--- Problem to solve ---
Copy the closing run of lines, from the one with "- Drawing /" through the last line of the listing, exactly and without any pictures.

--- Input for this task ---
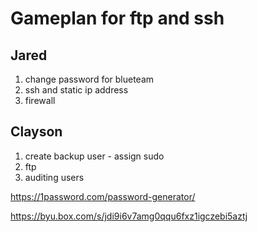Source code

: # Gameplan for ftp and ssh

## Jared 
1. change password for blueteam 
2. ssh and static ip address
3. firewall
## Clayson 
1. create backup user - assign sudo 
2. ftp 
3. auditing users 

https://1password.com/password-generator/ 

https://byu.box.com/s/jdi9i6v7amg0qqu6fxz1igczebi5aztj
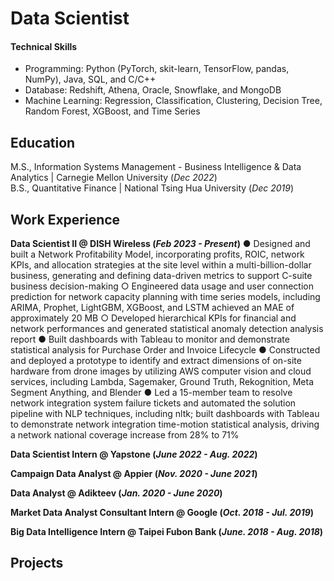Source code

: # Data Scientist

#### Technical Skills
- Programming: Python (PyTorch, skit-learn, TensorFlow, pandas, NumPy), Java, SQL, and C/C++
- Database: Redshift, Athena, Oracle, Snowflake, and MongoDB
- Machine Learning: Regression, Classification, Clustering, Decision Tree, Random Forest, XGBoost, and Time Series

## Education
M.S., Information Systems Management - Business Intelligence & Data Analytics | Carnegie Mellon University (_Dec 2022_) <br>
B.S., Quantitative Finance | National Tsing Hua University (_Dec 2019_)

## Work Experience 
**Data Scientist II @ DISH Wireless (_Feb 2023 - Present_)**
● Designed and built a Network Profitability Model, incorporating profits, ROIC, network KPIs, and allocation strategies at the site level within a multi-billion-dollar business, generating and defining data-driven metrics to support C-suite business decision-making
  ○ Engineered data usage and user connection prediction for network capacity planning with time series models, including ARIMA, Prophet, LightGBM, XGBoost, and LSTM achieved an MAE of   
  approximately 20 MB
  ○ Developed hierarchical KPIs for financial and network performances and generated statistical anomaly detection analysis report ● Built dashboards with Tableau to monitor and demonstrate 
  statistical analysis for Purchase Order and Invoice Lifecycle
● Constructed and deployed a prototype to identify and extract dimensions of on-site hardware from drone images by utilizing AWS computer vision and cloud services, including Lambda, Sagemaker, Ground Truth, Rekognition, Meta Segment Anything, and Blender 
● Led a 15-member team to resolve network integration system failure tickets and automated the solution pipeline with NLP techniques, including nltk; built dashboards with Tableau to demonstrate network integration time-motion statistical analysis, driving a network national coverage increase from 28% to 71%

**Data Scientist Intern @ Yapstone (_June 2022 - Aug. 2022_)**

**Campaign Data Analyst @ Appier (_Nov. 2020 - June 2021_)**

**Data Analyst @ Adikteev (_Jan. 2020 - June 2020_)**

**Market Data Analyst Consultant Intern @ Google (_Oct. 2018 - Jul. 2019_)**

**Big Data Intelligence Intern @ Taipei Fubon Bank (_June. 2018 - Aug. 2018_)**

## Projects
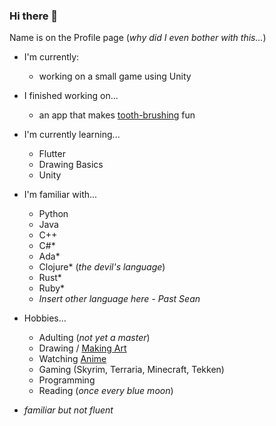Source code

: ### Hi there 👋

Name is on the Profile page (*why did I even bother with this...*)

- I'm currently:
    - working on a small game using Unity   

- I finished working on...
    - an app that makes [tooth-brushing](https://github.com/calvin-cs262-fall2021-teamF/toothflex-project) fun

- I'm currently learning...
    - Flutter
    - Drawing Basics
    - Unity

- I'm familiar with...
    - Python
    - Java
    - C++
    - C#*
    - Ada*
    - Clojure* (*the devil's language*)
    - Rust*
    - Ruby*
    - *Insert other language here - Past Sean*

- Hobbies...
    - Adulting (*not yet a master*)
    - Drawing / [Making Art](https://avaruto.artstation.com/)
    - Watching [Anime](https://github.com/sebems/sebems/blob/main/AnimeList.md)
    - Gaming (Skyrim, Terraria, Minecraft, Tekken)
    - Programming
    - Reading (*once every blue moon*)

* *familiar but not fluent*

<!--
**sebems/sebems** is a ✨ _special_ ✨ repository because its `README.md` (this file) appears on your GitHub profile.

Here are some ideas to get you started:

- 🔭 I’m currently working on ...
- 🌱 I’m currently learning ...
- 👯 I’m looking to collaborate on ...
- 🤔 I’m looking for help with ...
- 💬 Ask me about ...
- 📫 How to reach me: ...
- 😄 Pronouns: ...
- ⚡ Fun fact: ...
-->
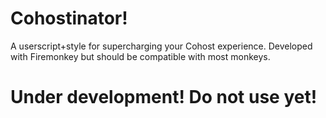 # Cohostinator!

A userscript+style for supercharging your Cohost experience. Developed with Firemonkey but should be compatible with most monkeys.

# Under development! Do not use yet!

--- Response ---
    - Drawing / [Making Art](https://avaruto.artstation.com/)
    - Watching [Anime](https://github.com/sebems/sebems/blob/main/AnimeList.md)
    - Gaming (Skyrim, Terraria, Minecraft, Tekken)
    - Programming
    - Reading (*once every blue moon*)

* *familiar but not fluent*

<!--
**sebems/sebems** is a ✨ _special_ ✨ repository because its `README.md` (this file) appears on your GitHub profile.

Here are some ideas to get you started:

- 🔭 I’m currently working on ...
- 🌱 I’m currently learning ...
- 👯 I’m looking to collaborate on ...
- 🤔 I’m looking for help with ...
- 💬 Ask me about ...
- 📫 How to reach me: ...
- 😄 Pronouns: ...
- ⚡ Fun fact: ...
-->
 # Cohostinator!

A userscript+style for supercharging your Cohost experience. Developed with Firemonkey but should be compatible with most monkeys.

# Under development! Do not use yet!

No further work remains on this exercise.